■ Excerpted text:
Amendment, by leave, withdrawn.

[Amendment No. 15 not moved.]

Lord Henley moved Amendment No. 16:

Page 2, line 20, leave out ("(not less than two years)").

The noble Lord said: Again, I can speak briefly to Amendment No. 16 which has been grouped with Amendment No. 17 in the name of the noble Lord, Lord Goodhart. The noble Lord spoke on Amendment No. 3 about a lack of trust of the courts in this clause in terms of what discretion was left to them. I take the extreme libertarian view, such as I am, and give the courts total discretion to do whatever they want for as long as they like.

The Government take the view that, whatever the courts do, it must be for two years or more; the noble Lord, Lord Goodhart, puts forward a different variation whereby he gives them full discretion up to two years. I shall be interested, first, to hear the noble Lord, Lord Goodhart, and also to hear the Government's response to these points and why they feel that the discretion of the magistrates' courts should be limited in this matter. I beg to move.

■ Excerpted records:
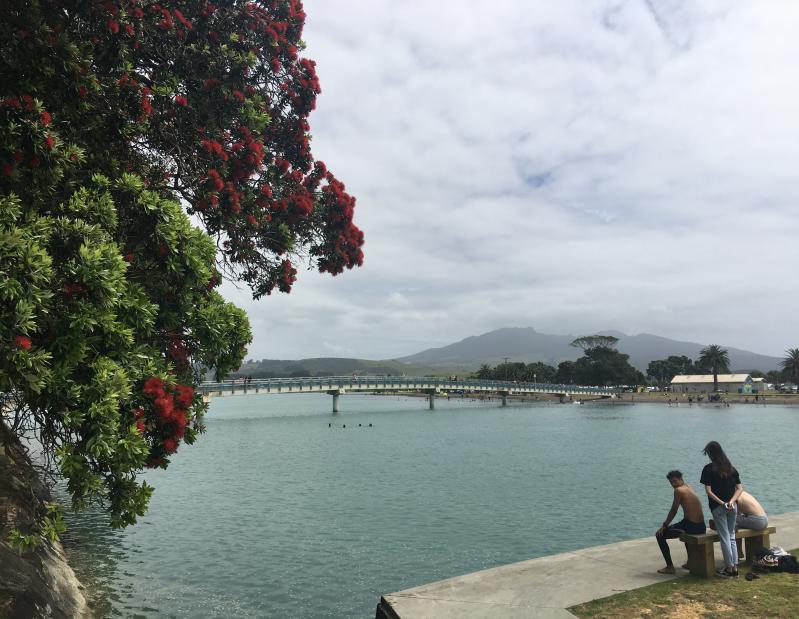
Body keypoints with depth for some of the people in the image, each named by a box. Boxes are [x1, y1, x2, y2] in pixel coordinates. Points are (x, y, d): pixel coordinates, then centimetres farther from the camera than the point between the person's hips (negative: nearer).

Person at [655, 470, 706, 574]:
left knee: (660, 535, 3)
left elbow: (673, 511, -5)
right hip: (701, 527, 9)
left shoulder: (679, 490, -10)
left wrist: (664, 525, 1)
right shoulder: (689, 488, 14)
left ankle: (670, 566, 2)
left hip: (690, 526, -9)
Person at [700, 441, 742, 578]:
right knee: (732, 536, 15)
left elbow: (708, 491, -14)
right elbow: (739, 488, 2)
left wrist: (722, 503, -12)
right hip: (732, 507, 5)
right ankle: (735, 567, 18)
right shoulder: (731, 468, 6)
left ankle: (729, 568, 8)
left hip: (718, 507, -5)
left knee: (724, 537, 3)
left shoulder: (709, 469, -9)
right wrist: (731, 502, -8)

--

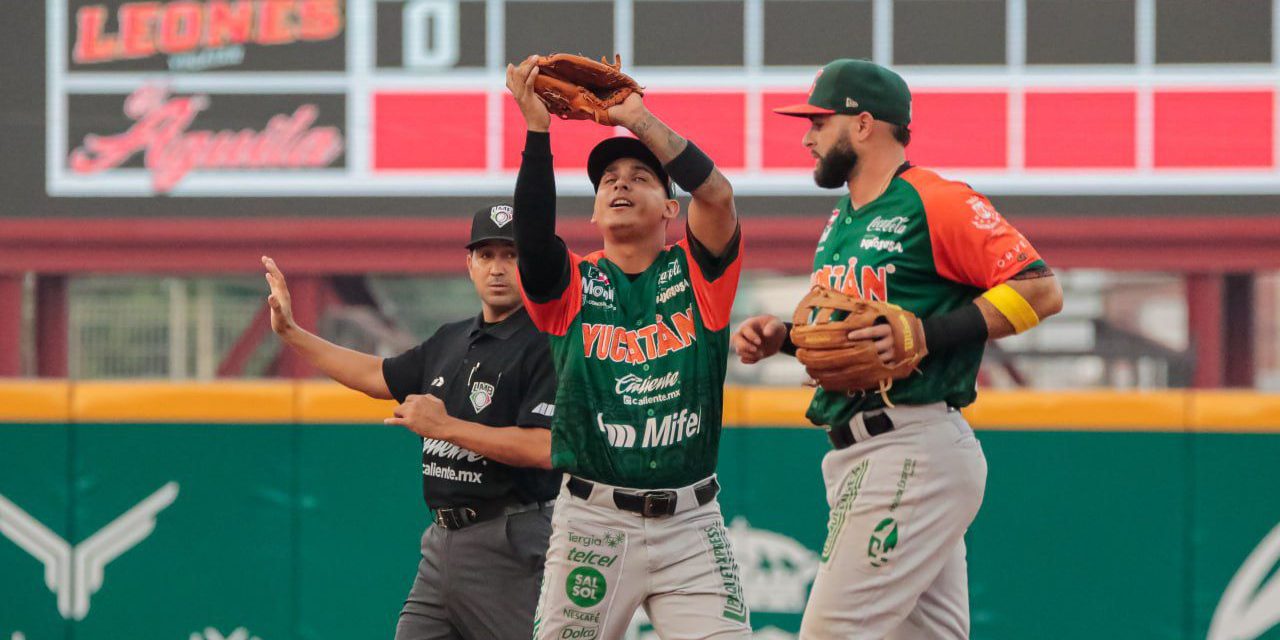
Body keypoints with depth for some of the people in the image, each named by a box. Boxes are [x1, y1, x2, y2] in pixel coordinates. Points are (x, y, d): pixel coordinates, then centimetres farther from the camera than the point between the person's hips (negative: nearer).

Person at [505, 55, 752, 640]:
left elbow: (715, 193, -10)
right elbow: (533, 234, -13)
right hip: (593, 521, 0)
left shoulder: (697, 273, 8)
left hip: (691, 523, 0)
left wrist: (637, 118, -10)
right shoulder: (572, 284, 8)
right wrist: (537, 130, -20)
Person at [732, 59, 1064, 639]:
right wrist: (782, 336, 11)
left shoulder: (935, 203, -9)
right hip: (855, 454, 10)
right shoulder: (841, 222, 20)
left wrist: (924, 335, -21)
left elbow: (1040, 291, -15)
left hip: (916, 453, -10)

■ Set of tasks:
(1) In the House of Lords debate text, which amendment is grouped with Amendment No. 16?
(2) Carry the House of Lords debate text forward from its closing line.

■ Results:
(1) Amendment No. 17, in the name of Lord Goodhart.

(2)
The Deputy Chairman of Committees (Lord Ampthill): I should remind the Committee that, if this amendment is agreed to, I cannot call Amendment No. 17.

Lord Goodhart: I rise to speak to Amendment No. 17. In so far as it proposes that there should be no minimum duration of the order, I support Amendment No. 16. However, the Act should fix a maximum and not a minimum duration of an antisocial behaviour order.

Why is it wrong to impose a minimum duration? The answer is that the order is close to being a form of punishment. The defendant is being told that if he does this or that, he can be sent to prison even though he has broken no general law of the land. Most people against whom an antisocial behaviour order will be made will be young. Two years is a long time in a teenager's life. There will be a great deal of change and development in their personalities during that period. Being subject to an antisocial behaviour order will involve a stigma and is likely to be a matter of local knowledge. In those circumstances there may well be cases in which it would be right to make an order for a term shorter than two years.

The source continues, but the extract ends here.